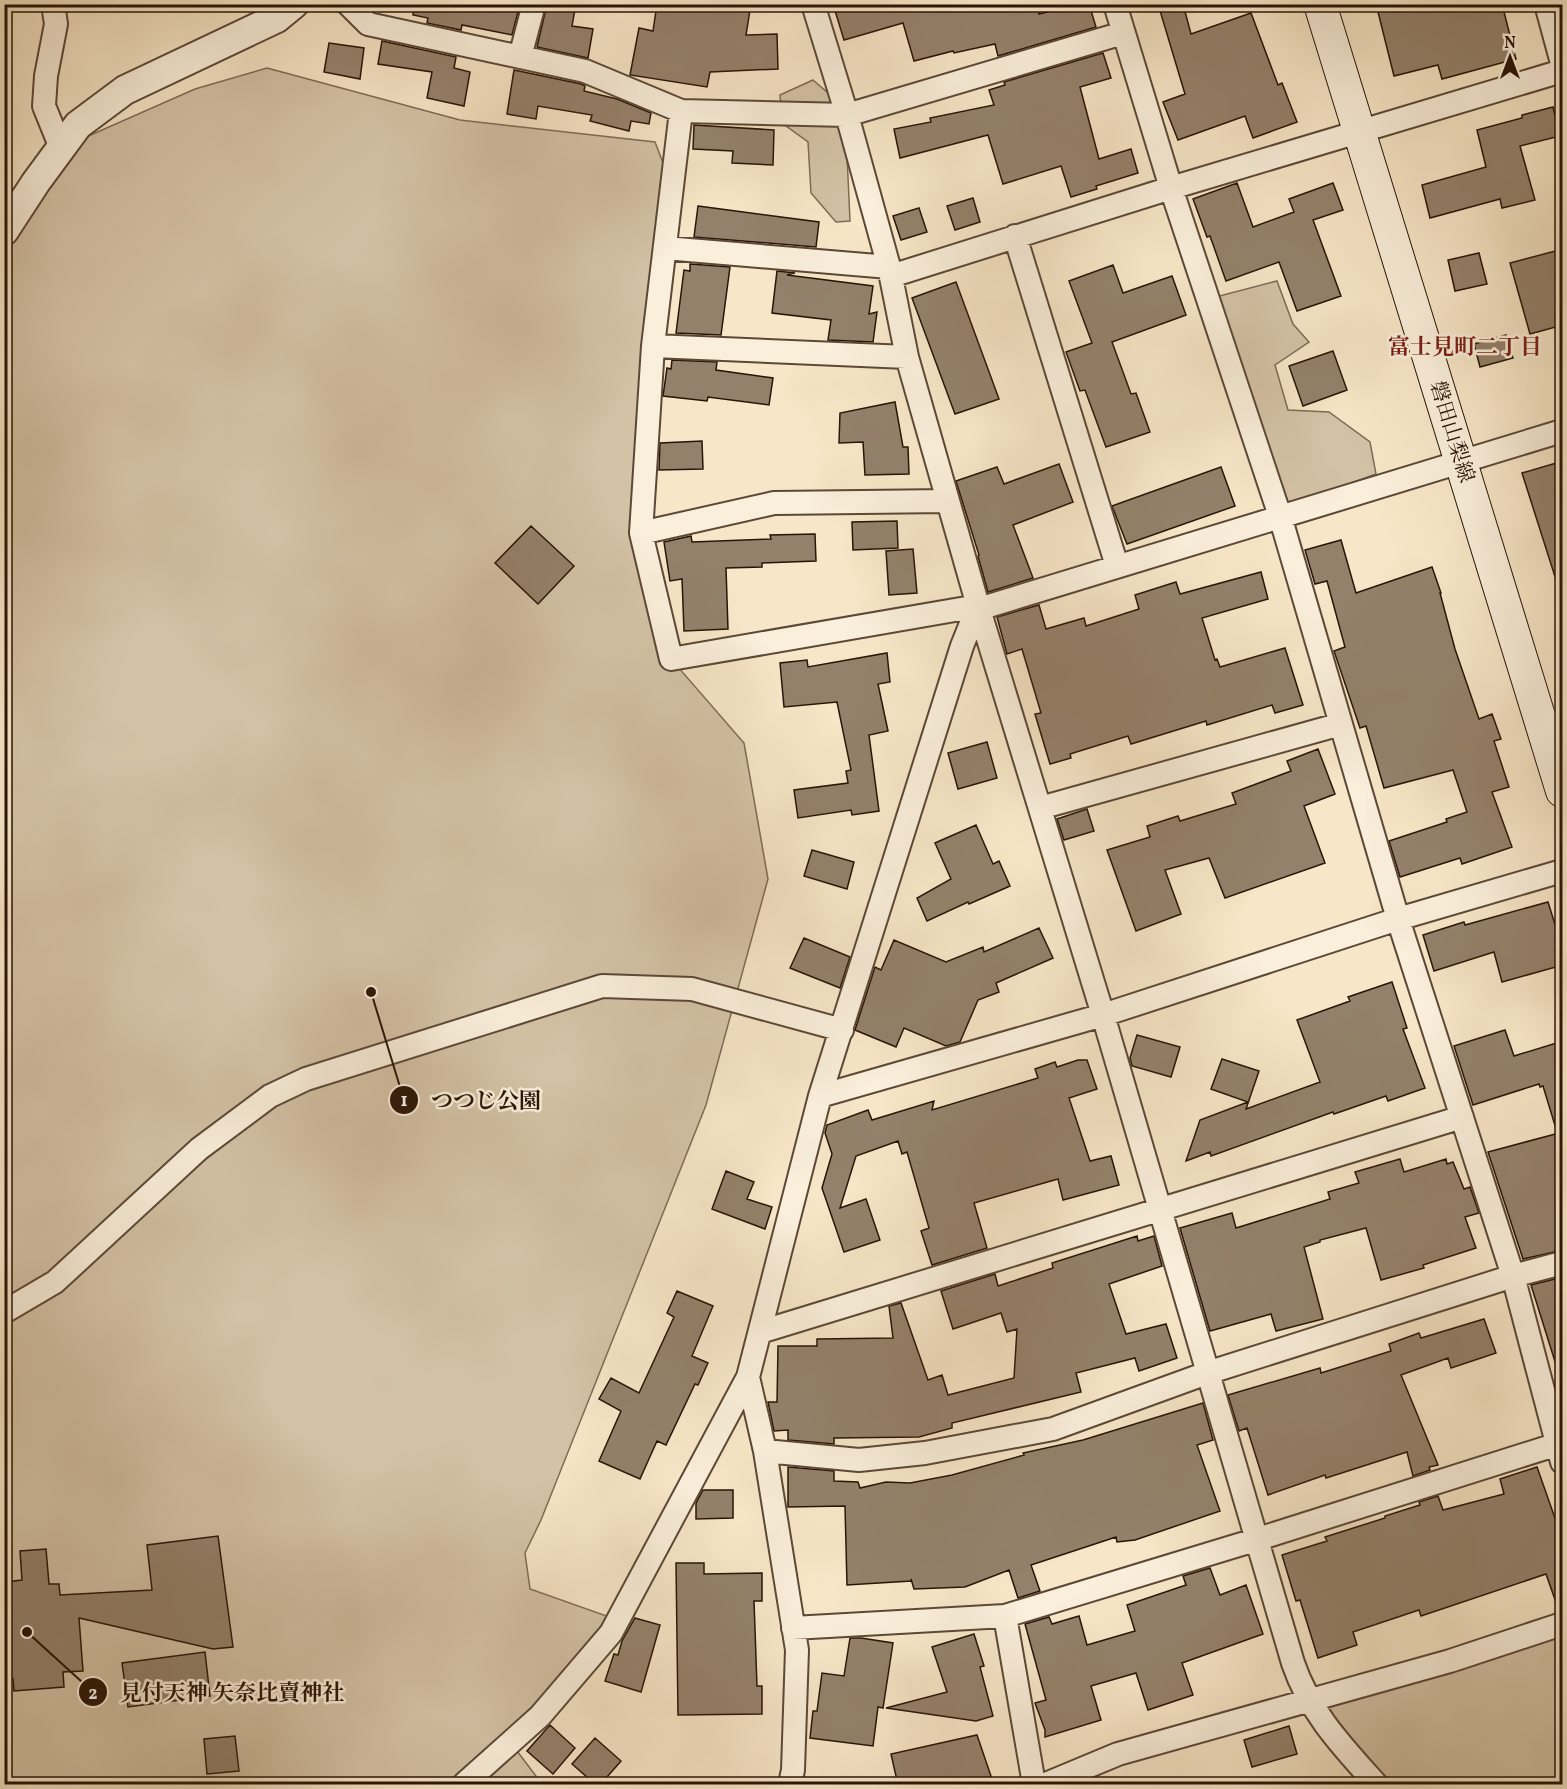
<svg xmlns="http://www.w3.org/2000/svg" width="1567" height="1789" viewBox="0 0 1567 1789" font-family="Vollkorn,'Noto Serif JP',serif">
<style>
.green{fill:#d4c2a6;stroke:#7e6b56;stroke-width:1.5}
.building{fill:#94816b;stroke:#291407;stroke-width:1.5}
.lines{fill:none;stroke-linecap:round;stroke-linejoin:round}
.minor-casing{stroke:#5c4837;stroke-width:26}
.tertiary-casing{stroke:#5c4837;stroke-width:32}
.secondary-casing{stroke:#291407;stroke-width:34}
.minor{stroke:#faefdb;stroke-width:22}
.tertiary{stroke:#faefdb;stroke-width:28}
.secondary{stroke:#faefdb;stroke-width:32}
.labels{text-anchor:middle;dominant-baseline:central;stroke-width:5;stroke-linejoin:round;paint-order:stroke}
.street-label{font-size:21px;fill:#291407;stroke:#faefdb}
.neighbourhood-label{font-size:22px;font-weight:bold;fill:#7a1f14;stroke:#faefdb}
.leader{fill:none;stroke:#291407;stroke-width:2}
.callout-dot{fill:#291407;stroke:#faefdb;stroke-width:2}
.mark-label{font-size:18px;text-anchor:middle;font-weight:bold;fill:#fff}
.callout-label{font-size:22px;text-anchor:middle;font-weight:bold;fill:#291407;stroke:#faefdb;stroke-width:5;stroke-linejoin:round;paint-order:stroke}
</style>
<rect width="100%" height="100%" fill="#f7e6c7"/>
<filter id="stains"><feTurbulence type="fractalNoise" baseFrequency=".00333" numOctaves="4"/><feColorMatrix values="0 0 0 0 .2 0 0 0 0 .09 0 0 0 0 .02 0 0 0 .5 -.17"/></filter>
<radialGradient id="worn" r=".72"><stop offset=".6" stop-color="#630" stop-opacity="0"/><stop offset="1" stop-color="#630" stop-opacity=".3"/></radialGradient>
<!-- green -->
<path class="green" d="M267,68L460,120L655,142L672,186L641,533L671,659L744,743L768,879L706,1105L541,1520L525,1553L530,1589L618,1620L511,1743L542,1784H5V226L61,148L195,89Z
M813,80L835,99L847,155L850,221L836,222L811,193L808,142L782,123L780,95Z
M1277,281L1293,324L1309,342L1275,365L1288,410L1329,412L1370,442L1376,474L1278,510L1208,299Z
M1562,1624V1784H1382L1316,1708Z"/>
<!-- building -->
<path class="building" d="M414,4H520L512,35L462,25L461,30L427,23L428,18L413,15Z
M547,4L575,9L572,26L593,29L588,58L537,47Z
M657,4H751L746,35L777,34L778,69L710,72L707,87L630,75L639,28L653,31Z
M833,4H1038L1039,14L1080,4H1089L1096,27L998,56L995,44L954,53L953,51L914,61L903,23L844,40Z
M1158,4H1183L1191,34L1251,13L1278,85L1282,83L1297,122L1253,138L1245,116L1178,140L1163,102L1185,94Z
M1376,4H1502L1516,59L1442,79L1438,65L1394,76Z
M382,41L456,57L454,68L470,72L464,106L427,98L432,72L378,64Z
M329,43L364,48L360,79L324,72Z
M1103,53L1111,78L1080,87L1099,159L1131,149L1138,173L1096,186L1097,189L1071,197L1061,166L1003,184L988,135L900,158L894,129L931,122L930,118L994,105L989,90L1005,85L1004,82Z
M514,70L581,84L585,86L584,91L617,99L651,113L649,124L631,121L629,131L590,121L592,115L538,106L536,119L507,114Z
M1553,107L1560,136L1520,146L1535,200L1502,208L1500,199L1430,218L1422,185L1486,167L1477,130L1522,118V115Z
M694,125L774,130L773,165L732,163L733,151L693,149Z
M1237,183L1253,227L1294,212L1289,199L1333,183L1343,210L1313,220L1341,296L1297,311L1279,262L1226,281L1210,236L1207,237L1193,199Z
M973,198L980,222L955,230L947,206Z
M698,206L819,222L816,247L694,237Z
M919,208L927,232L901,240L893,216Z
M1563,249V325L1530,334L1510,263Z
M1479,253L1487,284L1455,291L1448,260Z
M690,264L730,267L721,335L676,333L684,270L690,271Z
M1113,265L1123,293L1172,276L1186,315L1112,342L1131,394L1136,393L1150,432L1106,447L1085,390L1080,391L1066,352L1092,343L1069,281Z
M777,271L795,273L787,275L873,286L869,314L877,312L873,342L828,340L831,320L772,313Z
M956,282L999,399L955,414L912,298Z
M1506,335L1513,358L1480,367L1474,344Z
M1333,351L1347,390L1303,406L1289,366Z
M672,360L717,362L716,370L773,378L769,405L708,397L707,401L663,396L667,368L671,369Z
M895,402L903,447H908L909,474L865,475L863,442L839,443L840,413Z
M702,441L703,469L659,470L660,443Z
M1563,461V582L1557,583L1522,473Z
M1059,464L1073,502L1013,525L1033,578L988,592L978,556L979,555L956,481L997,467L1004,484Z
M1221,467L1235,506L1127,544L1112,506Z
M897,521L898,548L853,550L852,522Z
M531,526L574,566L538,604L495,563Z
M815,534L816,561L762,563V567L726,568L728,629L684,631L682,579L670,581L664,542L691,536L692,542L771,539L770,535Z
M1341,540L1356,593L1432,567L1441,593H1440L1455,649L1479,719L1492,714L1501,739L1494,741L1509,787L1492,792L1512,847L1462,864L1460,858L1400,877L1389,841L1447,822L1446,819L1467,812L1453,770L1384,788L1366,726L1360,728L1334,651L1345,647L1327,581L1315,584L1305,550Z
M913,549L917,593L889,595L886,551Z
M1261,572L1268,599L1202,618L1215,660L1217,659L1220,667L1285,648L1303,705L1275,713L1272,705L1207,725L1206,721L1131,744L1128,736L1070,754L1071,758L1050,764L1035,714L1041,713L1022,649L1007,654L997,617L1039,605L1046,629L1084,618L1086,626L1139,609L1135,595L1176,582L1180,594Z
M887,653L890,682L878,684L888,731L869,735L879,811L852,815L851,810L798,818L794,790L848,783L846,771L851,770L837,702L784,707L780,663L807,660L808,667Z
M987,742L997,778L958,789L948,753Z
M1318,749L1335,794L1304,806L1325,863L1225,898L1209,858L1165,870L1181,914L1136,931L1107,850L1150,837L1147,826L1178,816L1180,821L1236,804L1232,793L1291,771L1287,761Z
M1087,809L1094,831L1064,840L1057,819Z
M976,825L993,864L999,861L1010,886L969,904L968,902L927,921L917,898L951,879L935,843Z
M812,850L854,862L847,889L804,876Z
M1548,902L1563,950V965L1502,982L1494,952L1434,971L1423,935L1464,922L1465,925Z
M1039,928L1053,958L996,983L999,992L978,1000L960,1042L946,1046L904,1028L896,1047L855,1030L875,967L881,970L894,940L946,962L983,947L984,952Z
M804,938L850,957L840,988L790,968Z
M1392,982L1407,1028L1403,1029L1425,1088L1388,1101L1386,1096L1334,1114L1333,1112L1211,1156L1210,1152L1186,1161L1200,1120L1248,1102L1211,1089L1222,1059L1259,1071L1246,1109L1320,1082L1297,1020L1350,1001L1348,997Z
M1505,1030L1514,1056L1563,1041V1132H1557L1543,1086L1540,1087L1539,1084L1473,1105L1454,1046Z
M1137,1035L1180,1047L1171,1077L1132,1066L1130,1058Z
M1078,1060H1087L1097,1089L1069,1098L1090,1161L1111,1156L1119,1185L1063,1200L1058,1179L974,1203L987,1248L932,1265L921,1231L929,1228L907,1152L902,1154L898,1141L856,1156L840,1208L866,1199L880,1240L844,1252L822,1188L832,1154L825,1133L827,1125L868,1110L872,1120L934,1101L932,1110L1038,1078L1035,1069L1055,1062L1057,1067Z
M1563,1132V1250L1523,1259L1488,1152Z
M1400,1159L1404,1172L1446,1159L1447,1164L1453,1162L1464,1189L1470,1187L1479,1213L1465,1217L1476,1248L1423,1265L1424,1268L1381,1280L1366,1228L1320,1240V1242L1304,1247L1323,1319L1276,1331L1271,1314L1210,1331L1180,1228L1232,1213L1236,1228L1330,1199L1328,1192L1359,1183L1355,1172Z
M726,1171L754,1182L747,1199L772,1207L765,1229L712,1209Z
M1137,1236L1138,1241L1154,1236L1162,1266L1109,1284L1126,1334L1166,1324L1177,1358L1139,1371L1135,1358L1076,1373L1081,1392L952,1423V1428L919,1437L834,1438V1444L788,1440V1430L774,1431L768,1402H777L778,1346H817V1339L893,1338L889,1306L901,1303L928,1380L942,1375L948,1395L1014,1378L1017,1329L1007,1332L1001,1313L953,1329L941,1291L995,1274L998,1286L1053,1268L1052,1263Z
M1563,1277V1367L1557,1368L1531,1285Z
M677,1291L713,1306L692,1356L708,1363L698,1385L695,1384L666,1445L657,1441L640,1479L599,1461L621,1411L599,1399L611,1378L639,1393L674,1317L667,1313Z
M1484,1319L1496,1353L1451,1368L1448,1358L1401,1375L1438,1465L1429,1467L1430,1470L1413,1476L1407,1452L1326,1478L1325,1475L1268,1495L1247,1428L1239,1431L1228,1395L1320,1368L1321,1373L1391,1351L1389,1344L1419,1333L1421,1338Z
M1203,1403L1213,1440L1197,1445L1220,1511L1135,1540L1117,1542L1116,1537L1031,1565L1040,1591L1018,1598L1009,1570L965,1587L914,1589L911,1579V1581L847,1585L845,1506L788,1507V1467L834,1471V1481L858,1482L860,1488L886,1482L910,1483L952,1475L1024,1455L1023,1453L1083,1440Z
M1537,1467L1563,1541V1611H1559L1546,1574L1421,1616L1419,1610L1353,1632L1357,1645L1318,1658L1300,1600L1296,1601L1282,1555L1327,1541L1325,1537L1385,1518V1516L1420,1505L1419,1502L1438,1496L1443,1510L1504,1494L1500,1479Z
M703,1490H733V1518L696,1519V1503Z
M218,1536L233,1647L213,1649L79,1618L83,1671L63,1672L64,1687L14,1691L13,1679L4,1680V1611H7L5,1582L22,1580L20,1551L46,1549L49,1584H59L60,1595L152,1590L147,1545Z
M676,1563H704V1574L762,1573V1601H754L757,1686H762V1714L678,1715Z
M1210,1568L1220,1595L1246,1585L1263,1634L1182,1663L1193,1695L1148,1710L1136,1673L1091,1686L1101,1720L1045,1737V1730L1035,1703L1046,1700L1025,1624L1049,1617L1052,1624L1079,1616L1087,1645L1135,1631L1127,1605L1186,1585L1183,1576Z
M635,1618L660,1625L641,1692L605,1681L614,1654L618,1655L622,1641Z
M974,1634L984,1666L980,1667L993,1716L976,1721L886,1708L947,1692L932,1647Z
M850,1638H861L893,1643L883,1708L878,1707L873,1746L810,1738L813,1711H817L822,1673L844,1676Z
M205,1652L210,1696L128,1707L122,1663Z
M550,1725L575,1748L553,1774L527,1751Z
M1289,1726L1297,1754L1252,1767L1244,1740Z
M977,1735L994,1785H898L891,1754Z
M235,1736L239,1771L207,1774L204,1739Z
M595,1738L621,1761L600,1785H596L572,1764Z"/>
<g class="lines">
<defs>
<path id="minor" d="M53,4L56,24L46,76L44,106L61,148
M348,4L368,24L585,71L681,111L847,115L1123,33
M813,4L847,115L889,267L907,357L978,606L1103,1015L1293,1663C1310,1713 1342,1746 1376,1784
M1115,4L1171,188L1280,516L1398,919L1513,1276L1562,1462
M1546,4L1562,63
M520,57L534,4
M681,111L653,346L641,533L671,659L978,606L982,608L1562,431
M1015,236L1117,566
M665,248L889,267
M891,276L1171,188L1562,71
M653,346L907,357
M641,533L774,503L948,501
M1040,808L1341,724
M820,1096L1103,1015L1398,919L1562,871
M4,1312L55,1282L199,1149L270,1096L306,1079L602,986L692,989L842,1030
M760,1332L1462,1117
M748,1377L765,1451L797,1650L793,1770L790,1784
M765,1451L859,1460L925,1453L1053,1429L1207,1373L1513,1276L1562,1263
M1005,1616L1034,1784
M793,1628L1005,1616L1255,1540L1558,1444
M464,1784L540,1716L611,1633L748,1377L820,1096L962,646L978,606
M1046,1784L1118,1754L1450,1661L1562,1624"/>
<path id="tertiary" d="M4,231L36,182L78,125L125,90L277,18L294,4"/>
<path id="secondary" d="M1320,4L1562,791"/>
</defs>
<!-- minor casing -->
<use href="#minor" class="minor-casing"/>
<!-- tertiary casing -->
<use href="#tertiary" class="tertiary-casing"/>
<!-- secondary casing -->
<use href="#secondary" class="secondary-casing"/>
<!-- minor -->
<use href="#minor" class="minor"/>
<!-- tertiary -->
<use href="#tertiary" class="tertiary"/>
<!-- secondary -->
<use href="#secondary" class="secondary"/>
</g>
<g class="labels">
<!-- street labels -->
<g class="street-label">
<text transform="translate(1451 432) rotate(73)">磐田山梨線</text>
</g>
<!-- neighbourhood labels -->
<g class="neighbourhood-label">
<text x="1465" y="348">富士見町二丁目</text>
</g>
</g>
<!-- callouts -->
<path class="leader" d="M371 992L404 1100M27 1632L93 1692"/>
<g class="callout-dot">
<circle cx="371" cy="992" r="6"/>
<circle cx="27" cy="1632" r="6"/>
<circle cx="404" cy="1100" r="15"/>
<circle cx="93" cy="1692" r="15"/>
</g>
<g class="mark-label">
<text x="404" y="1106">1</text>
<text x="93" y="1699">2</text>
</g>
<g class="callout-label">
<text x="486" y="1108">つつじ公園</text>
<text x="232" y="1700">見付天神 矢奈比賣神社</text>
</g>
<!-- margin -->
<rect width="1567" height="1789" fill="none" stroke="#f7e6c7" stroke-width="24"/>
<rect x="6" y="6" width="1555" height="1777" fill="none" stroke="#291407" stroke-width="3"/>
<rect x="12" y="12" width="1543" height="1765" fill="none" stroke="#291407" stroke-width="1.5"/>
<!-- north arrow -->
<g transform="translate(1510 57)" stroke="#faefdb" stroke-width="4.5" paint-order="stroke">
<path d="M0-4.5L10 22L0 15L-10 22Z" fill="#291407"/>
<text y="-9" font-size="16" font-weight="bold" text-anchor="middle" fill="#291407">N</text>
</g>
<rect width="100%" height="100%" filter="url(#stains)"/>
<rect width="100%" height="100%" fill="url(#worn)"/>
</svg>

★ ★ ★

_What the task asks:_
Copy out every line from the records that has the word "lines".

_Result of this task:_
.lines{fill:none;stroke-linecap:round;stroke-linejoin:round}
<g class="lines">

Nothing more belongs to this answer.